Summary of vertical search engine R & D experience

Source: Internet
Author: User
What is vertical search engine?

Vertical search engines are search engines targeting a certain industry. They are refined and extended by search engines and integrate certain types of information in the Web library, extract the required data from the field, perform secondary processing and indexing, and return the search result based on the user's request.
Compared with common web search engines, the biggest difference between them is that structured information is extracted from webpage information, that is, unstructured data of webpages is extracted into specific structured information data, for example, a web search uses a web page as the smallest single bit, while a vertical search uses a structured data as the smallest unit. This structured data can be called a record. Then, the data (record information) is further processed, such as deduplication and classification. Finally, Word Segmentation and indexing are used to meet users' needs by searching. Obviously, this process is similar to traditional database retrieval. However, the traditional database search is based on string matching and has no relevance sorting. Of course, traditional data retrieval also has its own advantages, supporting complex table join operations. Vertical search engines are relatively weak in this regard. It can be said that vertical search engines are based on the common search and Database Retrieval solutions under actual needs.

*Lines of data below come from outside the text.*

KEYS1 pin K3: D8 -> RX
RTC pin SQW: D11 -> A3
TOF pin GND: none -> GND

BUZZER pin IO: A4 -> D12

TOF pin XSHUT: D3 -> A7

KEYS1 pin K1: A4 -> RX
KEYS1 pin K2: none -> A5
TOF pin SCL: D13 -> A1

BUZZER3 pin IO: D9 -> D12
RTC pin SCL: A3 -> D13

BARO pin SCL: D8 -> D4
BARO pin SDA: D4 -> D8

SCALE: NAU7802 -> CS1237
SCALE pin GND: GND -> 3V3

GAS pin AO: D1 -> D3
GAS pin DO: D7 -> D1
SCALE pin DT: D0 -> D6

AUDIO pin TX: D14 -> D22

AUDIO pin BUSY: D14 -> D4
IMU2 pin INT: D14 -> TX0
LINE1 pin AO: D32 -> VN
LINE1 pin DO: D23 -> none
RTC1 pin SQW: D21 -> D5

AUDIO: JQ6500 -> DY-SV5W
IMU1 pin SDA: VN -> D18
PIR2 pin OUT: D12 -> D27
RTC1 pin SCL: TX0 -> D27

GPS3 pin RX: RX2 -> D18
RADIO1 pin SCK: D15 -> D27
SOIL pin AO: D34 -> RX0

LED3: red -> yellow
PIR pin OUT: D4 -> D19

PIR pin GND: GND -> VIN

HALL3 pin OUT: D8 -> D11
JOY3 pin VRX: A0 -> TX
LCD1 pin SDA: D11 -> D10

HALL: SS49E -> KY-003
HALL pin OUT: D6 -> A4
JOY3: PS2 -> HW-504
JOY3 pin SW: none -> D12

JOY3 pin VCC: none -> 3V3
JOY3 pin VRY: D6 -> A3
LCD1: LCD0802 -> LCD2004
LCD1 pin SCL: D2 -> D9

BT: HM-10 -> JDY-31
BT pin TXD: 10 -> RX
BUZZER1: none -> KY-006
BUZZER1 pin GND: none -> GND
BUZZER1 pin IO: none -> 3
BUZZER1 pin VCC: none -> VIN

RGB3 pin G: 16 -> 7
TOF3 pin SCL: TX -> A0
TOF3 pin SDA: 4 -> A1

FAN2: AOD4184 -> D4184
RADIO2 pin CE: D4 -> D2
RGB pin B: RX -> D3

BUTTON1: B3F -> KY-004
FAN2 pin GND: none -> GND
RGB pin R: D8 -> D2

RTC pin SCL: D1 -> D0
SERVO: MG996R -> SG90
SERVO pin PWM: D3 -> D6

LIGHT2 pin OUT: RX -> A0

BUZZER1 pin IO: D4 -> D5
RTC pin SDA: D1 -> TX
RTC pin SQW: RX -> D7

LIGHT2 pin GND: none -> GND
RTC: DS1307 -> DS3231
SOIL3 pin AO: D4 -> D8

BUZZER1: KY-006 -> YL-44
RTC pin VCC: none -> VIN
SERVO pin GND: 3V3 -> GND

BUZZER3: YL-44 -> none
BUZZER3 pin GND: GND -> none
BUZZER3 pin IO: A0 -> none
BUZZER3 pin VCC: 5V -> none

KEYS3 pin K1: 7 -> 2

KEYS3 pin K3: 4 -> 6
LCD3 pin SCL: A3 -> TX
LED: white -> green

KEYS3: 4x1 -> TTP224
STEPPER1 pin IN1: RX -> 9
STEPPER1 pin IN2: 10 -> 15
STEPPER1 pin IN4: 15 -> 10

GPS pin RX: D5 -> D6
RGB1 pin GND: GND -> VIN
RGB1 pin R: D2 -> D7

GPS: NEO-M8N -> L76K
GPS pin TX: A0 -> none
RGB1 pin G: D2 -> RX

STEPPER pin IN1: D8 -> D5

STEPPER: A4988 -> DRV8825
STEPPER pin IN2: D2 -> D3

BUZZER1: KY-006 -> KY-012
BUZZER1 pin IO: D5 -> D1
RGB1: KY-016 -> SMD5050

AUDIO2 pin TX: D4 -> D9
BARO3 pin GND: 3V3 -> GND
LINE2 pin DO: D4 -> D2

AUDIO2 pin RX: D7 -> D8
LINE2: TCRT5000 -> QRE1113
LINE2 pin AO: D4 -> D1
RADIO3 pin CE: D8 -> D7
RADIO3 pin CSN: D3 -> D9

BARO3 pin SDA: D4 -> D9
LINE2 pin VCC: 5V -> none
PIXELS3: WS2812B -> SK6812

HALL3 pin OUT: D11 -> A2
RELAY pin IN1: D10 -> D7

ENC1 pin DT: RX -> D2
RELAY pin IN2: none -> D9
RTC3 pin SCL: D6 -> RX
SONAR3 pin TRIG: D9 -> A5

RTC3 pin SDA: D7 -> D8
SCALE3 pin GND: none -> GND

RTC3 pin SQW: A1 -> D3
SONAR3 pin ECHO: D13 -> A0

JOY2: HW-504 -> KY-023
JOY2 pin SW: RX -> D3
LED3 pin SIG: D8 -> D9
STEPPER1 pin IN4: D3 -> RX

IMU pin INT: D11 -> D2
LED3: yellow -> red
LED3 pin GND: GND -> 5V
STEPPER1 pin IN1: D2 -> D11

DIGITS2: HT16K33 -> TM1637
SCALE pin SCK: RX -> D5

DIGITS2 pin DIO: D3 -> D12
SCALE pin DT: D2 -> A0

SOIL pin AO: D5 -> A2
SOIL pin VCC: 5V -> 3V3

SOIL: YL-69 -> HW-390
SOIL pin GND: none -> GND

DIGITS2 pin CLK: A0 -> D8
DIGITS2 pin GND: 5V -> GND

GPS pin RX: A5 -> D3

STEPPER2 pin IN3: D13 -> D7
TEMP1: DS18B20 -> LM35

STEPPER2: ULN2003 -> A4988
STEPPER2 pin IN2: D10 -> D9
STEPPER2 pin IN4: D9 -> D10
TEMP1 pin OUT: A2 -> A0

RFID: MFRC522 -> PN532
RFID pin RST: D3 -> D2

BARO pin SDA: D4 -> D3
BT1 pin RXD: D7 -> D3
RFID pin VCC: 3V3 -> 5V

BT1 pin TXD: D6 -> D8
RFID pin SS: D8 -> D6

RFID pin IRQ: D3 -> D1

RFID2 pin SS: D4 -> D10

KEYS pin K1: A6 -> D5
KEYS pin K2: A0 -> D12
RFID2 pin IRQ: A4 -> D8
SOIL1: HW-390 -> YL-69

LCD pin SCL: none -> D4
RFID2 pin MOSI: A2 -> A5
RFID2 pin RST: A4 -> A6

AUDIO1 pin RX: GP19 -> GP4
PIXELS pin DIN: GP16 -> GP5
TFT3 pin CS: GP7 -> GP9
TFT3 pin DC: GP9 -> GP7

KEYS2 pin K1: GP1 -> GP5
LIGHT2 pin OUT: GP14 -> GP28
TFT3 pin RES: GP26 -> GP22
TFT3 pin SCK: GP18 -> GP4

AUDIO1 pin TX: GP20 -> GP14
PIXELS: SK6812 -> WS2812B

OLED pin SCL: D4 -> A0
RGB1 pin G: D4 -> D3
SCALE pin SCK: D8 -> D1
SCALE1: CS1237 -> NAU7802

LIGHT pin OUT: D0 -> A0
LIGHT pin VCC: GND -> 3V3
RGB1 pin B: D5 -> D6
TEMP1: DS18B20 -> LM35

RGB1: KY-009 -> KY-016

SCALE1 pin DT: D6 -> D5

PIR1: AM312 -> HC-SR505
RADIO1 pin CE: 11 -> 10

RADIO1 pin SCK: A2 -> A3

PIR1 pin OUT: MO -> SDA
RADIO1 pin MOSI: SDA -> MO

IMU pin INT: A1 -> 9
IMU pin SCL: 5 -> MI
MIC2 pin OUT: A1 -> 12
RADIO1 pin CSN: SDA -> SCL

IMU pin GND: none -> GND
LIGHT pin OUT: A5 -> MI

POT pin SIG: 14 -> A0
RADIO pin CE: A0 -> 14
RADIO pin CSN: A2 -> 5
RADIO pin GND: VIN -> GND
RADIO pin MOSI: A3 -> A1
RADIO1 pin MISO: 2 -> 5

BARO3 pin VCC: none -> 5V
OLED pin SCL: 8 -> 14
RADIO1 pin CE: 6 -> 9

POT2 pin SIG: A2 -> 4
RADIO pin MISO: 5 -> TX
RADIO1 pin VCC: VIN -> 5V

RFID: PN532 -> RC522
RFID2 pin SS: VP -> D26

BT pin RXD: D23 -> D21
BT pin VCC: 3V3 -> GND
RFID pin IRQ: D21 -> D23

General vertical search engine process:
Targeted crawling ==> webpage Information Extraction ==> secondary processing and Word Segmentation ==> indexing and retrieval ==> relevance sorting

Vertical search features:
(1) The data captured by the vertical search engine comes from the Industry websites that the vertical search engine is concerned:
For example, the data from www.deepdo.com, www.51job.com, www.zhaoping.com, www.chinahr.com, and so on are from www.jrj.com.cn and www.gutx.com;
(2) data captured by vertical search engines tends to be structured data and metadata:
For example, if we are looking for a job, we should pay attention to: job information: software engineer; company name; Industry name: software company, outsourcing industry; Location: Beijing, Haidian;
(3) vertical search engines search based on structured data:
For example, find the work of Haidian software engineer.

Why do we need to develop our own vertical search engine platform?
(1) Lucene weakness: it does not support distribution, slow speed, and poor performance.
(2) vertical search engines, where the index object is structured information (record), must support field indexing and retrieval, while general data engines do not support this function.
(3) proprietary intellectual property rights
(4) complex services must be supported

What is vertical search engine R & D? (Key: indexing and retrieval)
(1) Business demand analysis and Abstraction:
(2) overall architecture design:

Data Service Platform Module: Responsible for unified management of engine data and receiving formatted data for retrieval generated during the process of indexed data and indexing with type identifiers;
Cacheserver module: responsible for data interaction (receiving requests and analyzing requests) between the Web Front-end and the engine background, and caching retrieval results;
Middleserver module: forwards retrieval requests and merges the retrieval results returned by each indexsearch to complete relevance sorting;
Indexsearch module: Analysis and retrieval request ==> phoneme series ==> merge the retrieval results of various phoneme ==> [Other filtering] ==>
Indexbuilder module: Index input data according to configuration, and generate inverted index data

(3) detailed design and coding:
(4) knowledge points required: linked List, stack, queue and priority queue, hash table, B + tree, fast sorting, heap sorting, file-based external sorting, inverted Sorting index, multithreading and mutex, socket programming (select and epoll), system programming (directory, file operation and management) and so on.

Vertical search Development Learning video

Link: http://pan.baidu.com/share/link? Required id = 3520653814 & UK = 3611155194 password: 3fgz




Contact Us

The content source of this page is from Internet, which doesn't represent Alibaba Cloud's opinion; products and services mentioned on that page don't have any relationship with Alibaba Cloud. If the content of the page makes you feel confusing, please write us an email, we will handle the problem within 5 days after receiving your email.

If you find any instances of plagiarism from the community, please send an email to: info-contact@alibabacloud.com and provide relevant evidence. A staff member will contact you within 5 working days.

A Free Trial That Lets You Build Big!

Start building with 50+ products and up to 12 months usage for Elastic Compute Service

  • Sales Support

    1 on 1 presale consultation

  • After-Sales Support

    24/7 Technical Support 6 Free Tickets per Quarter Faster Response

  • Alibaba Cloud offers highly flexible support services tailored to meet your exact needs.